WRITTEN TASK. Please copy every one of the lines below word for word, in the same order.

Source records.
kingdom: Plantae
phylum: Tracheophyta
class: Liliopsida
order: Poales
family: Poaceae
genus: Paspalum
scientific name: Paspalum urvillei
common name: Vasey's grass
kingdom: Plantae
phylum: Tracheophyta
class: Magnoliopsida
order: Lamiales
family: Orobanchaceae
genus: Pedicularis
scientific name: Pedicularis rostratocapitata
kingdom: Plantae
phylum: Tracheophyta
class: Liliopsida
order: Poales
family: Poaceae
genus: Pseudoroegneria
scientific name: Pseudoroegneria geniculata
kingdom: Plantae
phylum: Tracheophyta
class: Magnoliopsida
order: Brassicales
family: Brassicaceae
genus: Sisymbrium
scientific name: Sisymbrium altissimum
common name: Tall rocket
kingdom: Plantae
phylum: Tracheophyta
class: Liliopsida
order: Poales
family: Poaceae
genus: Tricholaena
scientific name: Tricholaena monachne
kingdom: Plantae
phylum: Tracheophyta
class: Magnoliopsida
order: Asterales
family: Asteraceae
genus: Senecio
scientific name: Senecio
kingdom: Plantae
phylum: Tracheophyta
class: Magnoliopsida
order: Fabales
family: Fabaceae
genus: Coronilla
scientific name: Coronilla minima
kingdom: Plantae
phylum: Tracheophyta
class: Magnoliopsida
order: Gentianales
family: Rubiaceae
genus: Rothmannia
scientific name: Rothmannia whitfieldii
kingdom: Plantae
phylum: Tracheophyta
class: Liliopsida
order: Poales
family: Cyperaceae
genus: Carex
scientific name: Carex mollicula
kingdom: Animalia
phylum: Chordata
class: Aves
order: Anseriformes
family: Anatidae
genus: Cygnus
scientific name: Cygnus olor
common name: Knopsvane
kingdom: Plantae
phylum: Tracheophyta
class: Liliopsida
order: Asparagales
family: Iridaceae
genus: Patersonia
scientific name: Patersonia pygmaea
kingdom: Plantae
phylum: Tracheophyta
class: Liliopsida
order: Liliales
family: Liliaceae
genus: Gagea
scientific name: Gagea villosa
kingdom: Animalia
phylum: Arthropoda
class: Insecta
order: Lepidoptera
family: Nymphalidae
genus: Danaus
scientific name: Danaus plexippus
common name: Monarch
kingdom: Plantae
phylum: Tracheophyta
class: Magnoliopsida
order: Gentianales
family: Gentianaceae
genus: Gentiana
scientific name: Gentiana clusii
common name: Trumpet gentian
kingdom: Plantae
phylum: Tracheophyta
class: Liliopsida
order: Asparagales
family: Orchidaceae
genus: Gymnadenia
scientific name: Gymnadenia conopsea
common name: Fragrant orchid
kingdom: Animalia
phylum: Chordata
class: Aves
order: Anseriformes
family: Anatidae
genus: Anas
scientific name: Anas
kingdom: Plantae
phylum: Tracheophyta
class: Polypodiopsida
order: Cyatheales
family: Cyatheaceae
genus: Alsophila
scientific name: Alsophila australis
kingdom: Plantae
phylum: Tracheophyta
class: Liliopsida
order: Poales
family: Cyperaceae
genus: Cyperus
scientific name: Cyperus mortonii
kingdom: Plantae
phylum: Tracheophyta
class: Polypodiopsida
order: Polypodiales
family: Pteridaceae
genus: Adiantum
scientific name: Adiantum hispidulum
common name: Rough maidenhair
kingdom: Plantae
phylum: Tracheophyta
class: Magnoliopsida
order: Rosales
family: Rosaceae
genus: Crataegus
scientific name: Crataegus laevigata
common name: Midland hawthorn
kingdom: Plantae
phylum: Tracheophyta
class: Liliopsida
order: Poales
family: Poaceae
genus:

ANSWER TO THE PROBLEM.
kingdom: Plantae
phylum: Tracheophyta
class: Liliopsida
order: Poales
family: Poaceae
genus: Paspalum
scientific name: Paspalum urvillei
common name: Vasey's grass
kingdom: Plantae
phylum: Tracheophyta
class: Magnoliopsida
order: Lamiales
family: Orobanchaceae
genus: Pedicularis
scientific name: Pedicularis rostratocapitata
kingdom: Plantae
phylum: Tracheophyta
class: Liliopsida
order: Poales
family: Poaceae
genus: Pseudoroegneria
scientific name: Pseudoroegneria geniculata
kingdom: Plantae
phylum: Tracheophyta
class: Magnoliopsida
order: Brassicales
family: Brassicaceae
genus: Sisymbrium
scientific name: Sisymbrium altissimum
common name: Tall rocket
kingdom: Plantae
phylum: Tracheophyta
class: Liliopsida
order: Poales
family: Poaceae
genus: Tricholaena
scientific name: Tricholaena monachne
kingdom: Plantae
phylum: Tracheophyta
class: Magnoliopsida
order: Asterales
family: Asteraceae
genus: Senecio
scientific name: Senecio
kingdom: Plantae
phylum: Tracheophyta
class: Magnoliopsida
order: Fabales
family: Fabaceae
genus: Coronilla
scientific name: Coronilla minima
kingdom: Plantae
phylum: Tracheophyta
class: Magnoliopsida
order: Gentianales
family: Rubiaceae
genus: Rothmannia
scientific name: Rothmannia whitfieldii
kingdom: Plantae
phylum: Tracheophyta
class: Liliopsida
order: Poales
family: Cyperaceae
genus: Carex
scientific name: Carex mollicula
kingdom: Animalia
phylum: Chordata
class: Aves
order: Anseriformes
family: Anatidae
genus: Cygnus
scientific name: Cygnus olor
common name: Knopsvane
kingdom: Plantae
phylum: Tracheophyta
class: Liliopsida
order: Asparagales
family: Iridaceae
genus: Patersonia
scientific name: Patersonia pygmaea
kingdom: Plantae
phylum: Tracheophyta
class: Liliopsida
order: Liliales
family: Liliaceae
genus: Gagea
scientific name: Gagea villosa
kingdom: Animalia
phylum: Arthropoda
class: Insecta
order: Lepidoptera
family: Nymphalidae
genus: Danaus
scientific name: Danaus plexippus
common name: Monarch
kingdom: Plantae
phylum: Tracheophyta
class: Magnoliopsida
order: Gentianales
family: Gentianaceae
genus: Gentiana
scientific name: Gentiana clusii
common name: Trumpet gentian
kingdom: Plantae
phylum: Tracheophyta
class: Liliopsida
order: Asparagales
family: Orchidaceae
genus: Gymnadenia
scientific name: Gymnadenia conopsea
common name: Fragrant orchid
kingdom: Animalia
phylum: Chordata
class: Aves
order: Anseriformes
family: Anatidae
genus: Anas
scientific name: Anas
kingdom: Plantae
phylum: Tracheophyta
class: Polypodiopsida
order: Cyatheales
family: Cyatheaceae
genus: Alsophila
scientific name: Alsophila australis
kingdom: Plantae
phylum: Tracheophyta
class: Liliopsida
order: Poales
family: Cyperaceae
genus: Cyperus
scientific name: Cyperus mortonii
kingdom: Plantae
phylum: Tracheophyta
class: Polypodiopsida
order: Polypodiales
family: Pteridaceae
genus: Adiantum
scientific name: Adiantum hispidulum
common name: Rough maidenhair
kingdom: Plantae
phylum: Tracheophyta
class: Magnoliopsida
order: Rosales
family: Rosaceae
genus: Crataegus
scientific name: Crataegus laevigata
common name: Midland hawthorn
kingdom: Plantae
phylum: Tracheophyta
class: Liliopsida
order: Poales
family: Poaceae
genus:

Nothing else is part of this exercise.